[Saved data entries]
▼

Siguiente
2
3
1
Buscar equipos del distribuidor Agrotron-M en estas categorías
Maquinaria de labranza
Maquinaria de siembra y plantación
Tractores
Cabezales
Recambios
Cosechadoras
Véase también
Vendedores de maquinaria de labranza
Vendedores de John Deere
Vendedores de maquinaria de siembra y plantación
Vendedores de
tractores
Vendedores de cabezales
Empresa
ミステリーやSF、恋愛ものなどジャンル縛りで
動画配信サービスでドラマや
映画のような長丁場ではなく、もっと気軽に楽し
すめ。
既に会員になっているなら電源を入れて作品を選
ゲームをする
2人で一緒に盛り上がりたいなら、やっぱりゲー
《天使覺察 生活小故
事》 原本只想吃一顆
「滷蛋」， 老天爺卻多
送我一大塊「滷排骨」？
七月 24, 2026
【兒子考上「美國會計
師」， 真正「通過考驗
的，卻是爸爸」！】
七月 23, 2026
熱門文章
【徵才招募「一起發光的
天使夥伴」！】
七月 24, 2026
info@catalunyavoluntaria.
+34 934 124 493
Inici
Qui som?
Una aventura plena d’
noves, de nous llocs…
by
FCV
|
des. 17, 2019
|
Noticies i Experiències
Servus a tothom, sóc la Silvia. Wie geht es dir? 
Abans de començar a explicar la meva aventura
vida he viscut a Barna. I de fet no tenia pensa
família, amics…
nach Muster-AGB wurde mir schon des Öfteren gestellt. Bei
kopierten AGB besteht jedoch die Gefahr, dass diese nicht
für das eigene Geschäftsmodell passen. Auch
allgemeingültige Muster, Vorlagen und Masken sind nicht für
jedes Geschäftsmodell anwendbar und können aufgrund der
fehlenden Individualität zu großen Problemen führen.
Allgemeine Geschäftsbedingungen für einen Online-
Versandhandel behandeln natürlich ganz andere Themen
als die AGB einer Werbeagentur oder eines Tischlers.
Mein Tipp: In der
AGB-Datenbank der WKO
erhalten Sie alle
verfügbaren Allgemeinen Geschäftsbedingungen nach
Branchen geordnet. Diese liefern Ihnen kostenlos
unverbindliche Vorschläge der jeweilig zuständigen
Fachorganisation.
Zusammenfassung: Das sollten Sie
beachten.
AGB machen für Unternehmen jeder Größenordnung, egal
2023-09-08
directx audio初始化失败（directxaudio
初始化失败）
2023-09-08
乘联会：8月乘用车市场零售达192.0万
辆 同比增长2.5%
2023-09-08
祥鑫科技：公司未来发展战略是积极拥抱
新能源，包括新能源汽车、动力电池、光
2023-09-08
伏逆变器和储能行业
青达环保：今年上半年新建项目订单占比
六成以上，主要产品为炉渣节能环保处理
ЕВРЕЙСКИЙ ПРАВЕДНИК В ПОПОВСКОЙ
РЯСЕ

▲

■ **TASK DESCRIPTION**
All of the entries must be quoted exactly; please include each one.

■ **SOLUTION**
Siguiente
2
3
1
Buscar equipos del distribuidor Agrotron-M en estas categorías
Maquinaria de labranza
Maquinaria de siembra y plantación
Tractores
Cabezales
Recambios
Cosechadoras
Véase también
Vendedores de maquinaria de labranza
Vendedores de John Deere
Vendedores de maquinaria de siembra y plantación
Vendedores de
tractores
Vendedores de cabezales
Empresa
ミステリーやSF、恋愛ものなどジャンル縛りで
動画配信サービスでドラマや
映画のような長丁場ではなく、もっと気軽に楽し
すめ。
既に会員になっているなら電源を入れて作品を選
ゲームをする
2人で一緒に盛り上がりたいなら、やっぱりゲー
《天使覺察 生活小故
事》 原本只想吃一顆
「滷蛋」， 老天爺卻多
送我一大塊「滷排骨」？
七月 24, 2026
【兒子考上「美國會計
師」， 真正「通過考驗
的，卻是爸爸」！】
七月 23, 2026
熱門文章
【徵才招募「一起發光的
天使夥伴」！】
七月 24, 2026
info@catalunyavoluntaria.
+34 934 124 493
Inici
Qui som?
Una aventura plena d’
noves, de nous llocs…
by
FCV
|
des. 17, 2019
|
Noticies i Experiències
Servus a tothom, sóc la Silvia. Wie geht es dir? 
Abans de començar a explicar la meva aventura
vida he viscut a Barna. I de fet no tenia pensa
família, amics…
nach Muster-AGB wurde mir schon des Öfteren gestellt. Bei
kopierten AGB besteht jedoch die Gefahr, dass diese nicht
für das eigene Geschäftsmodell passen. Auch
allgemeingültige Muster, Vorlagen und Masken sind nicht für
jedes Geschäftsmodell anwendbar und können aufgrund der
fehlenden Individualität zu großen Problemen führen.
Allgemeine Geschäftsbedingungen für einen Online-
Versandhandel behandeln natürlich ganz andere Themen
als die AGB einer Werbeagentur oder eines Tischlers.
Mein Tipp: In der
AGB-Datenbank der WKO
erhalten Sie alle
verfügbaren Allgemeinen Geschäftsbedingungen nach
Branchen geordnet. Diese liefern Ihnen kostenlos
unverbindliche Vorschläge der jeweilig zuständigen
Fachorganisation.
Zusammenfassung: Das sollten Sie
beachten.
AGB machen für Unternehmen jeder Größenordnung, egal
2023-09-08
directx audio初始化失败（directxaudio
初始化失败）
2023-09-08
乘联会：8月乘用车市场零售达192.0万
辆 同比增长2.5%
2023-09-08
祥鑫科技：公司未来发展战略是积极拥抱
新能源，包括新能源汽车、动力电池、光
2023-09-08
伏逆变器和储能行业
青达环保：今年上半年新建项目订单占比
六成以上，主要产品为炉渣节能环保处理
ЕВРЕЙСКИЙ ПРАВЕДНИК В ПОПОВСКОЙ
РЯСЕ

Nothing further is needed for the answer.